こう考えると、昨今、モラル等が低下してきたのは、家庭内教育ではなく、敗戦後の学校教育が、その原因だということである。
だから、モラルが低下しているのは若い世代だけではない。
いつも感じているが、70歳よりも下の世代は、ほぼ同じようなものである。
そこで、昨日の「韓国ドラマ イ・サン」である。
主人公の子供が経書を学んでいるように、かつての日本でも、「修身」という授業で東洋の叡智を学んでいた。
『孟子』を暗誦しろとまではいわなくても、中国の古典には様々な知恵が溢れており、興味深い逸話も多い。
教え方に工夫は必要だが、子供の時代に、それらを学ぶことは、今の時代、特に大事なことであろう。
ただ、ここ数年、中国に対するイメージはあまり良いものではない。
中国の古典なんて、と思う人もいるかもしれない。
しかし、私は、思う。
『論語』や『孟子』、『春秋左氏伝』、『十八史略』などは、単に中国の古典というよりも日本も含めた東洋の古典である。
そして、日本人が過去2000年間、それらの古典を学ぶことによって人格を修養してきたことは、間違いのない事実である。
さらに、「文化は辺境に残る」と言われるように、近現代の中国よりも、日本にこそ、東洋の叡智は受け継がれてきたのである。
特に幕末維新、勤皇の志士たちの多くは、まさに中国古典に描かれた士大夫の理想像を体現している。
(蛇足だが、維新という言葉も、「殷」を滅ぼした理想的国家とされる「周」という国を形容した、中国の古典からの引用である。
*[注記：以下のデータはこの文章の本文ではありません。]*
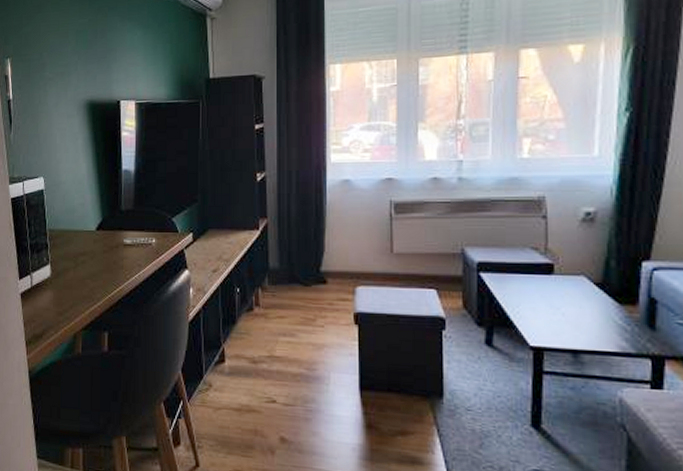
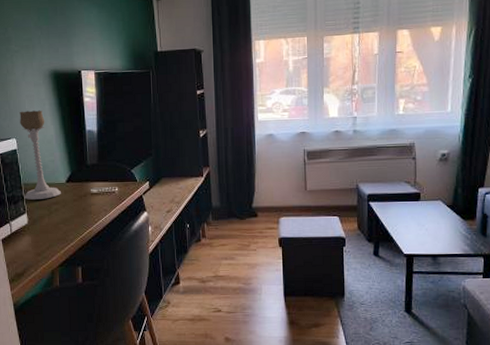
candle holder: none [48,145,90,249] -> present [19,110,61,200]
そしてもちろん、蛇足という言葉もそうである)
明治期以降、日本人が中国人に対して、ある種の軽侮の念を持つようになったのは、文献を通して思い描いていた古代の中国人と、近代の中国人の違いが、その大きな原因の一つではないかと、私は想像している。
ただ、日本に残った東洋の叡智も、今や滅びつつある。
敗戦以後の60年間、それらの思想は古い、軍国主義的だということで、否定してきたからである。
このままで30年経てば、完全に消え去るであろう。
現代の学校教育を変革する力は、当然にことながら、私にはない。
しかし、今の日本人に、少しでも東洋の叡智を理解して貰いたいとは、ずっと考えていた。
そして、自分自身が学び考えながらブログの記事を書くことは、私の本業である、企業や各種組織における経営者・管理職の研修内容の改善にもつながるだろうとも、期待をしている。
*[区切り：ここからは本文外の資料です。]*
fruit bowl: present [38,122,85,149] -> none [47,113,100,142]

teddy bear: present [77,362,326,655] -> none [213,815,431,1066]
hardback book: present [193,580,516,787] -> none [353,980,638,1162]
出典 (明治書院)新釈漢文大系4『孟子』内野熊一郎著 266頁
離婁章句上
公孫丑曰、君子之不敎子、何也。孟子曰、勢不行也。敎者必以正。以正不行、繼之以怒。繼之以怒、則反夷矣。夫子敎我以正、夫子未出於正也。則是父子相夷。父子相夷、則惡矣。古者易子而敎之。父子之閒不責善。責善則離。離則不祥莫大焉。
公孫丑(こうそんちう、孟子の弟子)曰く、君子の子を敎へざるは、何ぞや、と。
孟子曰く、勢(いきほひ)行はれざればなり。
敎ふる者は必ず正を以てす。正を以てして行はれざれば、之に繼(つ)ぐに怒を以てす。之を繼(つ)ぐに怒を以てすれば、則ち反(かへ)て夷(そこな)ふ。
夫子、我を敎ふるに正を以てする、夫子、未だ正に出でざるなり、と。
則ち是れ父子、相夷(あひそこな)ふなり。父子、相夷(あいそこな)へば、則ち惡(あ)し。
古(いにしへ)は子を易へて之を敎ふ。父子の閒(あいだ)は善を責めず。善を責むれば則ち離る。離るれば則ち、不祥(ふしょう)焉(これ)より大なるは莫し、と。